It is vindictively punitive that, in addition to recently steam-rollered rules that all immigrants will have to wait a mandatory three months before even being permitted to claim any British benefits, once they finally reach the eligibility stage to do so, they will then be informed that they have a time limit of just three months during which they can claim them (and by the time the DWP processes their claims, it’s highly likely that initial three months would have elapsed in any case). The message HM Government really wishes to put out here is basically “We don’t want to let you claim any benefits whatsoever! If you’re unemployed, or likely to become unemployed in the near future, please don’t come here, we don’t want you! BRITAIN IS OPEN FOR BUSINESS ONLY –BUT FOR THE UNEMPLOYED, IT IS OPEN ONLY FOR PREJUDICE’.
The fact that, bar the Morning Star and Guardian Society, there was barely a twitter from the British media in response to this latest and quite possibly illegal infringement on the basic pecuniary rights of our fellow Europeans embarking across the Channel, as is their right, really says it all about the unspoken Zero Tolerance Covenant which very much typifies the fiscally fascistic British national character of today.
Deputy prime minister and Orange Book Tory Nick Clegg has also weighed into this non-debate by finally surrendering the last dregs of his alleged ‘Liberalism’ by supporting the Tories in their indefensibly chauvinistic policy –so now even the leader of the so-called Liberal Democrats seems to think it perfectly acceptable that while there should be free unfettered movement of ‘capital’ throughout the European Union (which, apparently, he so evangelically champions), the free movement of labour can be acceptable ‘adjusted’ to ‘discourage’ any temporarily unemployed Europeans emigrating to seek employment, and all those likely to be unsuccessful in finding it. that’s the funny thing about Liberalism, it’s such an elastic and flexible ideology that it can organically recalibrate itself whenever and however it pleases –it is political chameleonism, its principles are mutable.

* [Supplied entries]:

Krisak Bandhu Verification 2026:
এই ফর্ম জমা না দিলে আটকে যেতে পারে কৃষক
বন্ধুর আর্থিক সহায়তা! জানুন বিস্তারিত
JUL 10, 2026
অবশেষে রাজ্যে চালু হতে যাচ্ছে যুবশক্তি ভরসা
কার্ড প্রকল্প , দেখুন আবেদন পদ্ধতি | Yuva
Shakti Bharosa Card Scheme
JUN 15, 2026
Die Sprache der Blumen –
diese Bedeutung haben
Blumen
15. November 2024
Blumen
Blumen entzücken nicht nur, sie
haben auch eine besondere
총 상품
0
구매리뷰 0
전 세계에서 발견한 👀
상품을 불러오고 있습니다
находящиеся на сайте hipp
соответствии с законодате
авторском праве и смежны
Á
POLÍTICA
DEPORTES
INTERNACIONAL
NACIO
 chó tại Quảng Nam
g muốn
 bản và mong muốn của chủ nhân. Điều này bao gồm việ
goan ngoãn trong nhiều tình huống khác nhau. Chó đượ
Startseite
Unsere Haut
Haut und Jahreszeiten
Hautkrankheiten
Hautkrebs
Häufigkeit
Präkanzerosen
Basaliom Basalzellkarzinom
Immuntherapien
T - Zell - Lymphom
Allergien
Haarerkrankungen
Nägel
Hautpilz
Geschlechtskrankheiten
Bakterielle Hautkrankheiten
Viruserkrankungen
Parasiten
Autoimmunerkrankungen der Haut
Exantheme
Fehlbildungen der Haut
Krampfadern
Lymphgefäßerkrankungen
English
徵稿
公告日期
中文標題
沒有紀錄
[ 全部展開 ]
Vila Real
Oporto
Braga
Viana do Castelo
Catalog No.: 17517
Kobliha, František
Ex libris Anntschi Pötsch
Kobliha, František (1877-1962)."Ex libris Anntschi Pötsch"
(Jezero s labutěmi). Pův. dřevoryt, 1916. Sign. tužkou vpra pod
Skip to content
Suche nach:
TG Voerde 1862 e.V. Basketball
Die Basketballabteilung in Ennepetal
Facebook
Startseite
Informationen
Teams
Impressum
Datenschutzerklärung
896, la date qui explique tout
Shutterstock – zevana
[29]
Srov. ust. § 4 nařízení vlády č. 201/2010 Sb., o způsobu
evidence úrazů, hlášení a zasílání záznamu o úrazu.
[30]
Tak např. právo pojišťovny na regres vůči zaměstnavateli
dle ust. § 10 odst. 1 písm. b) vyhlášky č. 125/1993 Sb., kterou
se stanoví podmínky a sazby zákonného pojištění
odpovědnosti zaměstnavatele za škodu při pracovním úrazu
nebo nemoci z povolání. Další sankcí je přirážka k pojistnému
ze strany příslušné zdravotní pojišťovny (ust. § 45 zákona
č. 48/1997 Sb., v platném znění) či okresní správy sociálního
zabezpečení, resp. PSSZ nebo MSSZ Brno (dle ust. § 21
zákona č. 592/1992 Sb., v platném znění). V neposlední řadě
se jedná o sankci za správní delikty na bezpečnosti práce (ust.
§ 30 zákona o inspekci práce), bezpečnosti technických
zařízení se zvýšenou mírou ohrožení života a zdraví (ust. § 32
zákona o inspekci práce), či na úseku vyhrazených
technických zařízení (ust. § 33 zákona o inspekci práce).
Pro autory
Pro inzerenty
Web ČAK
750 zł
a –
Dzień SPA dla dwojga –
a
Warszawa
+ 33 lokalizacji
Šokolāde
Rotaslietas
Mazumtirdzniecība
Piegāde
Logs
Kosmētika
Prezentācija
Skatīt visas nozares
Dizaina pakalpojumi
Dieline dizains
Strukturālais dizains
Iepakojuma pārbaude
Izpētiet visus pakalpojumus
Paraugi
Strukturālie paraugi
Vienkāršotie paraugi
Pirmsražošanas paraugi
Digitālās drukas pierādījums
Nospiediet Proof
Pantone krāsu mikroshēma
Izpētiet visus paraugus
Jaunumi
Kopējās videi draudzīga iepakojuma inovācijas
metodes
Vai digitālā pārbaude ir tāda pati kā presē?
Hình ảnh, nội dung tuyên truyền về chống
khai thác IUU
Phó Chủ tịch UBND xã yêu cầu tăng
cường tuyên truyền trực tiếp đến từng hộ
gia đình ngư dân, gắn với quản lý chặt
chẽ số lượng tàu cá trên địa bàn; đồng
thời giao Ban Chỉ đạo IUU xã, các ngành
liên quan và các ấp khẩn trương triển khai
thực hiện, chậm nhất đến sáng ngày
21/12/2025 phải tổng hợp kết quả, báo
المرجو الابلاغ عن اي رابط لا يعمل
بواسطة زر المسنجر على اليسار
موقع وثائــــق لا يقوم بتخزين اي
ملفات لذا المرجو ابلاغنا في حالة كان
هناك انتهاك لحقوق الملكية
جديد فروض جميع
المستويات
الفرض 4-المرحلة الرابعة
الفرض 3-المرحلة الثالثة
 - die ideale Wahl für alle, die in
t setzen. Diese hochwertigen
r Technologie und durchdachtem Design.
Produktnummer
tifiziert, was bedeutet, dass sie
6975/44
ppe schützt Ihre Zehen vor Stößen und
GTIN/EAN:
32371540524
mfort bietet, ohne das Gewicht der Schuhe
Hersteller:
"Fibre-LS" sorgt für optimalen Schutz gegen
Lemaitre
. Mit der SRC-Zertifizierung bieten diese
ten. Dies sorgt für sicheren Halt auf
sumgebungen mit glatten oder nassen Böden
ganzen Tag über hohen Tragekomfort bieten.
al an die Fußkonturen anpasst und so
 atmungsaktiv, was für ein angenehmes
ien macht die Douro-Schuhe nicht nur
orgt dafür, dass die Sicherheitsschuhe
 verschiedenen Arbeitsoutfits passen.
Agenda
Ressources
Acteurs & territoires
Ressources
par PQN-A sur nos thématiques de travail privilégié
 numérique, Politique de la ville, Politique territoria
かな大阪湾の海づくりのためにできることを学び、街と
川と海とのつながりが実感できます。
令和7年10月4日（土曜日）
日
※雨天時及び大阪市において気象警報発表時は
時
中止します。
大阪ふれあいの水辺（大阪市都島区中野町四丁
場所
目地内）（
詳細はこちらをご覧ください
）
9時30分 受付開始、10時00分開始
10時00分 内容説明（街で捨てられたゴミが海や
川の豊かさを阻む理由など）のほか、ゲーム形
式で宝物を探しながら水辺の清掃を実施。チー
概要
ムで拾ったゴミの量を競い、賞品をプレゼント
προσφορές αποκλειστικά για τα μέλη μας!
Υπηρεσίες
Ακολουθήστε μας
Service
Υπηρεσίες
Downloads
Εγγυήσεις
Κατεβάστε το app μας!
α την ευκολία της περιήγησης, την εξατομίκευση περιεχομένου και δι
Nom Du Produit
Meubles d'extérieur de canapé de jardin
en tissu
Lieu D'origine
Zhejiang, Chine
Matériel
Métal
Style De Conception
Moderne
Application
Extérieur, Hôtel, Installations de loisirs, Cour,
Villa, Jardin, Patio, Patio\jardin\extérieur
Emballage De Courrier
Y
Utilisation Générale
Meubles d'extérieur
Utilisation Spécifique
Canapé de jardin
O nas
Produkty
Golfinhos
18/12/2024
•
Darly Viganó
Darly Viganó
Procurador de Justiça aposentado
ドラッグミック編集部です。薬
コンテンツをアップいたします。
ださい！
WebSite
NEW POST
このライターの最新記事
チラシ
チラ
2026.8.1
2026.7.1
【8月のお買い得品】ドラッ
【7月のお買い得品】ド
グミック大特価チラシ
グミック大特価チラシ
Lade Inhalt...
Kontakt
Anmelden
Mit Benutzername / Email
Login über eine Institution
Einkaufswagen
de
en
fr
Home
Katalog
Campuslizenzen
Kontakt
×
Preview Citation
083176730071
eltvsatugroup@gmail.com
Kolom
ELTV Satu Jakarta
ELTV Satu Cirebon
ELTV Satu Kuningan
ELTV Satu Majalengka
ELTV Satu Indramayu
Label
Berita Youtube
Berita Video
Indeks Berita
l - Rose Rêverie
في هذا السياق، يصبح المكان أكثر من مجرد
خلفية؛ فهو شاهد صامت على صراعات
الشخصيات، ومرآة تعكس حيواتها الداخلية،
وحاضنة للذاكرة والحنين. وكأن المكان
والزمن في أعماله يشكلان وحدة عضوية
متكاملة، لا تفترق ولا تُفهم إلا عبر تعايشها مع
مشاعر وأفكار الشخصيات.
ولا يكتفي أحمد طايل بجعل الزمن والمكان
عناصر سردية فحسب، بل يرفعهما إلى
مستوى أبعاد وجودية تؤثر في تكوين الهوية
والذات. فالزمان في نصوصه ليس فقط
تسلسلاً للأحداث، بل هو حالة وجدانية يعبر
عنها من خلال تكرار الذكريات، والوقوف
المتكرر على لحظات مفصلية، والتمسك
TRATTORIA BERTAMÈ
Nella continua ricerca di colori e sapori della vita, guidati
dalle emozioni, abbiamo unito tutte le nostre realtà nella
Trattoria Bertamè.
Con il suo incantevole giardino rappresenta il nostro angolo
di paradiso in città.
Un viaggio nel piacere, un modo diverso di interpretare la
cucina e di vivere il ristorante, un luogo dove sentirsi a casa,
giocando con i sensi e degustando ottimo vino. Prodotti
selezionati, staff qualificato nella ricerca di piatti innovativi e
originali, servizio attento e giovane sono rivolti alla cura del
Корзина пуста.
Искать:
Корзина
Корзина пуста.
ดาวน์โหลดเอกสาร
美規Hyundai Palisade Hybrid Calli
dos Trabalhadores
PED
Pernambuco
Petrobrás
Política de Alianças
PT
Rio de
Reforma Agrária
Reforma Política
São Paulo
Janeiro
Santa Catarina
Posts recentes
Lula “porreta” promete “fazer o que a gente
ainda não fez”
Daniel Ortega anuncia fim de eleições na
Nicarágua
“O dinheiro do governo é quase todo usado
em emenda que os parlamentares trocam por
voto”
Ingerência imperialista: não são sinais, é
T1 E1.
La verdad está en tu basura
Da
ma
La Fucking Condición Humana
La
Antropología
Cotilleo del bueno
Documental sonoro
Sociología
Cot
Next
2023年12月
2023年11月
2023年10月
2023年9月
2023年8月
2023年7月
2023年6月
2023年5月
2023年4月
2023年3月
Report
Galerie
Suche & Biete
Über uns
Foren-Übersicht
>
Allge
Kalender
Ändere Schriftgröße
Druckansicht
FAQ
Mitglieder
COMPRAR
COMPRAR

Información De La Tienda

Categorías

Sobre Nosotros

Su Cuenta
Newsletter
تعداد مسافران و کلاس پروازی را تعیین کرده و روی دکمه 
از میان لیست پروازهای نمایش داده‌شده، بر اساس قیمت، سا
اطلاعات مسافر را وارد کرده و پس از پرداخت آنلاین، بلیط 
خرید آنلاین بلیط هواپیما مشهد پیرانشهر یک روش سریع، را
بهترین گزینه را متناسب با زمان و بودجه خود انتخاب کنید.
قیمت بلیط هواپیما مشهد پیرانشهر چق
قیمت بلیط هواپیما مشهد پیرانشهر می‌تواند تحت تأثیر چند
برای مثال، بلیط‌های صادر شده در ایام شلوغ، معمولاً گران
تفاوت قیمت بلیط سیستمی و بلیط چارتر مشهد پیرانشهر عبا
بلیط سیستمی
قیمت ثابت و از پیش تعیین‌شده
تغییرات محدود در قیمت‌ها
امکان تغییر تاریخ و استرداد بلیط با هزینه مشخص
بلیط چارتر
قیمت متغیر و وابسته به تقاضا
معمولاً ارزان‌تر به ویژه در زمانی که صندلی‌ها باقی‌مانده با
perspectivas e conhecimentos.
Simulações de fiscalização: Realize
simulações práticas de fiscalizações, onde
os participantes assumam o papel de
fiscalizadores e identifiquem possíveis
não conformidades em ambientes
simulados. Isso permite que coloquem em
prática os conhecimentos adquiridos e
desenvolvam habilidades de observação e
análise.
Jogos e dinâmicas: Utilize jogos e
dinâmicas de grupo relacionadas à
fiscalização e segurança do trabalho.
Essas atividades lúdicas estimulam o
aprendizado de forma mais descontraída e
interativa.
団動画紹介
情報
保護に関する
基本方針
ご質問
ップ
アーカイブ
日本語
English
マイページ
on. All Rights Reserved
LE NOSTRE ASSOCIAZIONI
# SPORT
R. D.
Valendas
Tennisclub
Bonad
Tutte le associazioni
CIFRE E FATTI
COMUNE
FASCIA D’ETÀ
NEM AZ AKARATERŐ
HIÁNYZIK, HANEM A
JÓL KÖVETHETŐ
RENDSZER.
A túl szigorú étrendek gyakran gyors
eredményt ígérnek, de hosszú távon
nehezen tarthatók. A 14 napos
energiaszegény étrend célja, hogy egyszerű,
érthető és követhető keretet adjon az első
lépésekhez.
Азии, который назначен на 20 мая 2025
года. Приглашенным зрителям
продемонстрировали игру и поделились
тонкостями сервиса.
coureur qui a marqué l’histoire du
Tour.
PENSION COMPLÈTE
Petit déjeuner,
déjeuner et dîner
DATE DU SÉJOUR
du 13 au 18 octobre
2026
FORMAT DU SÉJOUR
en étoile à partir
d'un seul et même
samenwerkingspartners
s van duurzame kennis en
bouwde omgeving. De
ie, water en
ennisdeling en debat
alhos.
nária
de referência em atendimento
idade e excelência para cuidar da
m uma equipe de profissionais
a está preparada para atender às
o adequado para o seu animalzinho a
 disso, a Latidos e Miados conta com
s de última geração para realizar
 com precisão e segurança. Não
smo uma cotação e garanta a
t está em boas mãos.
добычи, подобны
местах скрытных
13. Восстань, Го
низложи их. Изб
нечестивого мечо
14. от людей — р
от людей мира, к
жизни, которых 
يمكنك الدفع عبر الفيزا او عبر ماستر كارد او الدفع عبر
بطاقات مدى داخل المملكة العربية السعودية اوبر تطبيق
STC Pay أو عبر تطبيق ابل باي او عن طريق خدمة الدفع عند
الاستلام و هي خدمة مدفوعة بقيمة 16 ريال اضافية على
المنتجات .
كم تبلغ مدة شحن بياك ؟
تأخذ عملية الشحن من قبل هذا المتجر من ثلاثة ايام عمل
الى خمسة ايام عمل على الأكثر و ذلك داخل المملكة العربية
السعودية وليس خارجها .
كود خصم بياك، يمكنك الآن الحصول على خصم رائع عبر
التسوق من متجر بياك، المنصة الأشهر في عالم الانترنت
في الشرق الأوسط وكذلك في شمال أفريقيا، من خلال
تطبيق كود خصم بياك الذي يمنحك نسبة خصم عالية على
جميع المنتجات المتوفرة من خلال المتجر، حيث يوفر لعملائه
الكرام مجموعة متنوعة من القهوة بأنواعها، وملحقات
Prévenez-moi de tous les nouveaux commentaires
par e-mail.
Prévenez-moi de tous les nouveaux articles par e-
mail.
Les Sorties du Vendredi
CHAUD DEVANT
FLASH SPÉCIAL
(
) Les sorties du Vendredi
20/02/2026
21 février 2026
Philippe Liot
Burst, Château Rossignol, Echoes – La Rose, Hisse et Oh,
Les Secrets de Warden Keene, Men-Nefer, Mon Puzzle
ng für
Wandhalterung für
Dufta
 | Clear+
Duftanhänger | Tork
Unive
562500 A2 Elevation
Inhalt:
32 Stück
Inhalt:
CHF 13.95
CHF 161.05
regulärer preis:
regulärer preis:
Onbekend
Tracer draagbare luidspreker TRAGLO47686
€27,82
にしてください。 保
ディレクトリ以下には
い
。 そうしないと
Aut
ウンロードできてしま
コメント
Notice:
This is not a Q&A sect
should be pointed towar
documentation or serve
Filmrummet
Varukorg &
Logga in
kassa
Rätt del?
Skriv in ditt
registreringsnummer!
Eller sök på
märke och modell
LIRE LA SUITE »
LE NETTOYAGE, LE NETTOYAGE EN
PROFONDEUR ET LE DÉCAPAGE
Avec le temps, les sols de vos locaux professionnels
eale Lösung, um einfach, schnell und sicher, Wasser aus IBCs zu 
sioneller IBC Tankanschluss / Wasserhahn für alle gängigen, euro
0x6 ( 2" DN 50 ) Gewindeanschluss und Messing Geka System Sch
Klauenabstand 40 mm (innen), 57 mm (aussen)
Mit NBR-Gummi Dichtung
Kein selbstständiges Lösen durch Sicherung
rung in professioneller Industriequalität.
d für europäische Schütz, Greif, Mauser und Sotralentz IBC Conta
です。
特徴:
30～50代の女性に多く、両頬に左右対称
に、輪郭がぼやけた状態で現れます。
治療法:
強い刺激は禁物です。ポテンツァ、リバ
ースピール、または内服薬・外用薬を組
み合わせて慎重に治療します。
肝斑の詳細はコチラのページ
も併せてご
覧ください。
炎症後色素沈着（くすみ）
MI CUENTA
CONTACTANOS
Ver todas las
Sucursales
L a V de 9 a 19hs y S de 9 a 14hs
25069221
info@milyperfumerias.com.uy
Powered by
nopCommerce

* [Task requirements]:
(1) Return the passage of the article on immigrant benefit rules from "It is vindictively" to "ONLY FOR PREJUDICE’.".
(2) In the article on immigrant benefit rules, which two outlets are named as the exceptions to the British media's near silence on the new restriction?
The entries after the article on immigrant benefit rules are unrelated material.

* [Answers below]:
(1)
It is vindictively punitive that, in addition to recently steam-rollered rules that all immigrants will have to wait a mandatory three months before even being permitted to claim any British benefits, once they finally reach the eligibility stage to do so, they will then be informed that they have a time limit of just three months during which they can claim them (and by the time the DWP processes their claims, it’s highly likely that initial three months would have elapsed in any case). The message HM Government really wishes to put out here is basically “We don’t want to let you claim any benefits whatsoever! If you’re unemployed, or likely to become unemployed in the near future, please don’t come here, we don’t want you! BRITAIN IS OPEN FOR BUSINESS ONLY –BUT FOR THE UNEMPLOYED, IT IS OPEN ONLY FOR PREJUDICE’.

(2) The Morning Star and Guardian Society.